Wenn per Saldo jeder 5. Hochschulabsolvent ein Bundesland verlassen will, sind ökonomische Nachteile programmiert. Dies ist konkret das Szenario, das sich für Hessen abzeichnet. Denn neben 2015 konnten auch in den Erhebungsjahren 2014 und 2013 durch die Studienreihe „Fachkraft 2020“ keine positiven Kennzahlen festgestellt werden (Tabelle unten).
Das heißt: Der Trend der Nettoabwanderung von Absolventen scheint in Hessen – wie auch andernorts in Deutschland – stabil zu sein. Mehr noch: Im ökonomisch besonders begehrten MINT-Bereich (Mathematik, Informatik, Naturwissenschaften, Technik/Ingenieurwissenschaften) wollte 2015 sogar jeder 4. hessische Studierende abwandern. Die Negativkonsequenzen für den Bildungshaushalt des Landes sind beträchtlich (s. Artikelende).
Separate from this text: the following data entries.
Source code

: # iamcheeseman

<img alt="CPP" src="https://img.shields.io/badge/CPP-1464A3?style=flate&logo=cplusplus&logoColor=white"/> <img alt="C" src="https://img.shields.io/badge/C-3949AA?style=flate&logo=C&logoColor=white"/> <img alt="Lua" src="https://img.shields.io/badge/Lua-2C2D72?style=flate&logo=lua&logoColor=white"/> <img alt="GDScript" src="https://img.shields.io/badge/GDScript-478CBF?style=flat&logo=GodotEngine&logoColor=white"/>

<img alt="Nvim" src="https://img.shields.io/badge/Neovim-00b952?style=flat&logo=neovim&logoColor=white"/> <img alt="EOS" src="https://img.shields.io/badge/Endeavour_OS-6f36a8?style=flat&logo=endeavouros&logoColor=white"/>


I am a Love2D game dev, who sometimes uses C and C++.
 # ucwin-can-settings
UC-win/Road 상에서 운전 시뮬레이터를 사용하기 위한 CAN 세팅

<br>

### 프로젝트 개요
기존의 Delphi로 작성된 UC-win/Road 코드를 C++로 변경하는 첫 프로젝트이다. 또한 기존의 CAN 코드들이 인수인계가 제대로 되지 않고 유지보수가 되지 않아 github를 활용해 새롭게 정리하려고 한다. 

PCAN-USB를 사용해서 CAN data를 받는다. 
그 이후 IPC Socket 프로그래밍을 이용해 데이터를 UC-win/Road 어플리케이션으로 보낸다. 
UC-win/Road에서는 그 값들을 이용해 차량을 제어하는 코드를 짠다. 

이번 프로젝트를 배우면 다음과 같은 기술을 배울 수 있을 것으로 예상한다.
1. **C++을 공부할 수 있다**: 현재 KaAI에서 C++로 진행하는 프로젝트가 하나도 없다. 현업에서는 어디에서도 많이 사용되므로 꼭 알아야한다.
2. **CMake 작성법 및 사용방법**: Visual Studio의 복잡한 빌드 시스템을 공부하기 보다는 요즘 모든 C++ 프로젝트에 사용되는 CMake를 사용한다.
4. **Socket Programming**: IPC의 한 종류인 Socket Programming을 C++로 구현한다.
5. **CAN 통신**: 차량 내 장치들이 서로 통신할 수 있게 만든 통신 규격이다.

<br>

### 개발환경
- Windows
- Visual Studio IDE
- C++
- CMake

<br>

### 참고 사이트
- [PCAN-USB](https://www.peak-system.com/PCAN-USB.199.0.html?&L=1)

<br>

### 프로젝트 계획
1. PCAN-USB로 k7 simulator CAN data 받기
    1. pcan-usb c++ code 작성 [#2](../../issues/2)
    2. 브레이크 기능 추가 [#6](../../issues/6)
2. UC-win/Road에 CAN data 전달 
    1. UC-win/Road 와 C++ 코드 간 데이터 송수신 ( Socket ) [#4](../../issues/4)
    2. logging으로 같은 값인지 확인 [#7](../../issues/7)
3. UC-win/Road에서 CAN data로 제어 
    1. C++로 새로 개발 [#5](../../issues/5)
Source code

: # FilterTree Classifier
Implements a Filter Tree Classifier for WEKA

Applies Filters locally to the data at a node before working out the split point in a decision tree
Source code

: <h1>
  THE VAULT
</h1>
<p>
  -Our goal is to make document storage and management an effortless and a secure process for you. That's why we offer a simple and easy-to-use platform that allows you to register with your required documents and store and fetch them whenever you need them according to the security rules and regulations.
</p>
Die dieser Veröffentlichung zugrunde liegende Befragung wurde im März 2015 durchgeführt. Etwa 25.000 Hochschülerinnen und Hochschüler nahmen bundesweit teil. Studitemps und das Department of Labour Economics der Maastricht University kooperieren im Rahmen der Studienreihe „Fachkraft 2020“ bereits seit September 2012. Zeitpunkt der kommenden Befragung: März 2016.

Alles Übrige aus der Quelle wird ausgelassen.